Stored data

▬▬▬

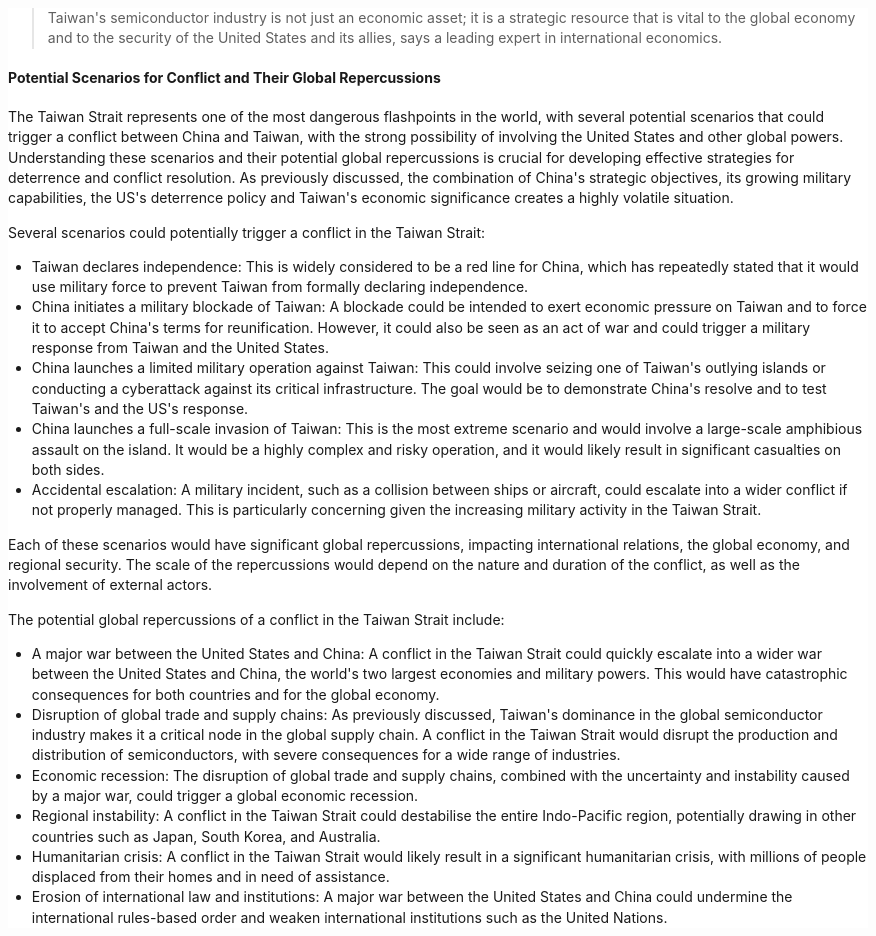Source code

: > Taiwan's semiconductor industry is not just an economic asset; it is a strategic resource that is vital to the global economy and to the security of the United States and its allies, says a leading expert in international economics.



#### <a id="potential-scenarios-for-conflict-and-their-global-repercussions"></a>Potential Scenarios for Conflict and Their Global Repercussions

The Taiwan Strait represents one of the most dangerous flashpoints in the world, with several potential scenarios that could trigger a conflict between China and Taiwan, with the strong possibility of involving the United States and other global powers. Understanding these scenarios and their potential global repercussions is crucial for developing effective strategies for deterrence and conflict resolution. As previously discussed, the combination of China's strategic objectives, its growing military capabilities, the US's deterrence policy and Taiwan's economic significance creates a highly volatile situation.

Several scenarios could potentially trigger a conflict in the Taiwan Strait:

- Taiwan declares independence: This is widely considered to be a red line for China, which has repeatedly stated that it would use military force to prevent Taiwan from formally declaring independence.
- China initiates a military blockade of Taiwan: A blockade could be intended to exert economic pressure on Taiwan and to force it to accept China's terms for reunification. However, it could also be seen as an act of war and could trigger a military response from Taiwan and the United States.
- China launches a limited military operation against Taiwan: This could involve seizing one of Taiwan's outlying islands or conducting a cyberattack against its critical infrastructure. The goal would be to demonstrate China's resolve and to test Taiwan's and the US's response.
- China launches a full-scale invasion of Taiwan: This is the most extreme scenario and would involve a large-scale amphibious assault on the island. It would be a highly complex and risky operation, and it would likely result in significant casualties on both sides.
- Accidental escalation: A military incident, such as a collision between ships or aircraft, could escalate into a wider conflict if not properly managed. This is particularly concerning given the increasing military activity in the Taiwan Strait.

Each of these scenarios would have significant global repercussions, impacting international relations, the global economy, and regional security. The scale of the repercussions would depend on the nature and duration of the conflict, as well as the involvement of external actors.

The potential global repercussions of a conflict in the Taiwan Strait include:

- A major war between the United States and China: A conflict in the Taiwan Strait could quickly escalate into a wider war between the United States and China, the world's two largest economies and military powers. This would have catastrophic consequences for both countries and for the global economy.
- Disruption of global trade and supply chains: As previously discussed, Taiwan's dominance in the global semiconductor industry makes it a critical node in the global supply chain. A conflict in the Taiwan Strait would disrupt the production and distribution of semiconductors, with severe consequences for a wide range of industries.
- Economic recession: The disruption of global trade and supply chains, combined with the uncertainty and instability caused by a major war, could trigger a global economic recession.
- Regional instability: A conflict in the Taiwan Strait could destabilise the entire Indo-Pacific region, potentially drawing in other countries such as Japan, South Korea, and Australia.
- Humanitarian crisis: A conflict in the Taiwan Strait would likely result in a significant humanitarian crisis, with millions of people displaced from their homes and in need of assistance.
- Erosion of international law and institutions: A major war between the United States and China could undermine the international rules-based order and weaken international institutions such as the United Nations.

▬▬▬

> **Your objective**
Arrange every non-blank line of the entry above as a numbered list. Leave the picture out.

> **Your solution**
1. Source code
2. : > Taiwan's semiconductor industry is not just an economic asset; it is a strategic resource that is vital to the global economy and to the security of the United States and its allies, says a leading expert in international economics.
3. #### <a id="potential-scenarios-for-conflict-and-their-global-repercussions"></a>Potential Scenarios for Conflict and Their Global Repercussions
4. The Taiwan Strait represents one of the most dangerous flashpoints in the world, with several potential scenarios that could trigger a conflict between China and Taiwan, with the strong possibility of involving the United States and other global powers. Understanding these scenarios and their potential global repercussions is crucial for developing effective strategies for deterrence and conflict resolution. As previously discussed, the combination of China's strategic objectives, its growing military capabilities, the US's deterrence policy and Taiwan's economic significance creates a highly volatile situation.
5. Several scenarios could potentially trigger a conflict in the Taiwan Strait:
6. - Taiwan declares independence: This is widely considered to be a red line for China, which has repeatedly stated that it would use military force to prevent Taiwan from formally declaring independence.
7. - China initiates a military blockade of Taiwan: A blockade could be intended to exert economic pressure on Taiwan and to force it to accept China's terms for reunification. However, it could also be seen as an act of war and could trigger a military response from Taiwan and the United States.
8. - China launches a limited military operation against Taiwan: This could involve seizing one of Taiwan's outlying islands or conducting a cyberattack against its critical infrastructure. The goal would be to demonstrate China's resolve and to test Taiwan's and the US's response.
9. - China launches a full-scale invasion of Taiwan: This is the most extreme scenario and would involve a large-scale amphibious assault on the island. It would be a highly complex and risky operation, and it would likely result in significant casualties on both sides.
10. - Accidental escalation: A military incident, such as a collision between ships or aircraft, could escalate into a wider conflict if not properly managed. This is particularly concerning given the increasing military activity in the Taiwan Strait.
11. Each of these scenarios would have significant global repercussions, impacting international relations, the global economy, and regional security. The scale of the repercussions would depend on the nature and duration of the conflict, as well as the involvement of external actors.
12. The potential global repercussions of a conflict in the Taiwan Strait include:
13. - A major war between the United States and China: A conflict in the Taiwan Strait could quickly escalate into a wider war between the United States and China, the world's two largest economies and military powers. This would have catastrophic consequences for both countries and for the global economy.
14. - Disruption of global trade and supply chains: As previously discussed, Taiwan's dominance in the global semiconductor industry makes it a critical node in the global supply chain. A conflict in the Taiwan Strait would disrupt the production and distribution of semiconductors, with severe consequences for a wide range of industries.
15. - Economic recession: The disruption of global trade and supply chains, combined with the uncertainty and instability caused by a major war, could trigger a global economic recession.
16. - Regional instability: A conflict in the Taiwan Strait could destabilise the entire Indo-Pacific region, potentially drawing in other countries such as Japan, South Korea, and Australia.
17. - Humanitarian crisis: A conflict in the Taiwan Strait would likely result in a significant humanitarian crisis, with millions of people displaced from their homes and in need of assistance.
18. - Erosion of international law and institutions: A major war between the United States and China could undermine the international rules-based order and weaken international institutions such as the United Nations.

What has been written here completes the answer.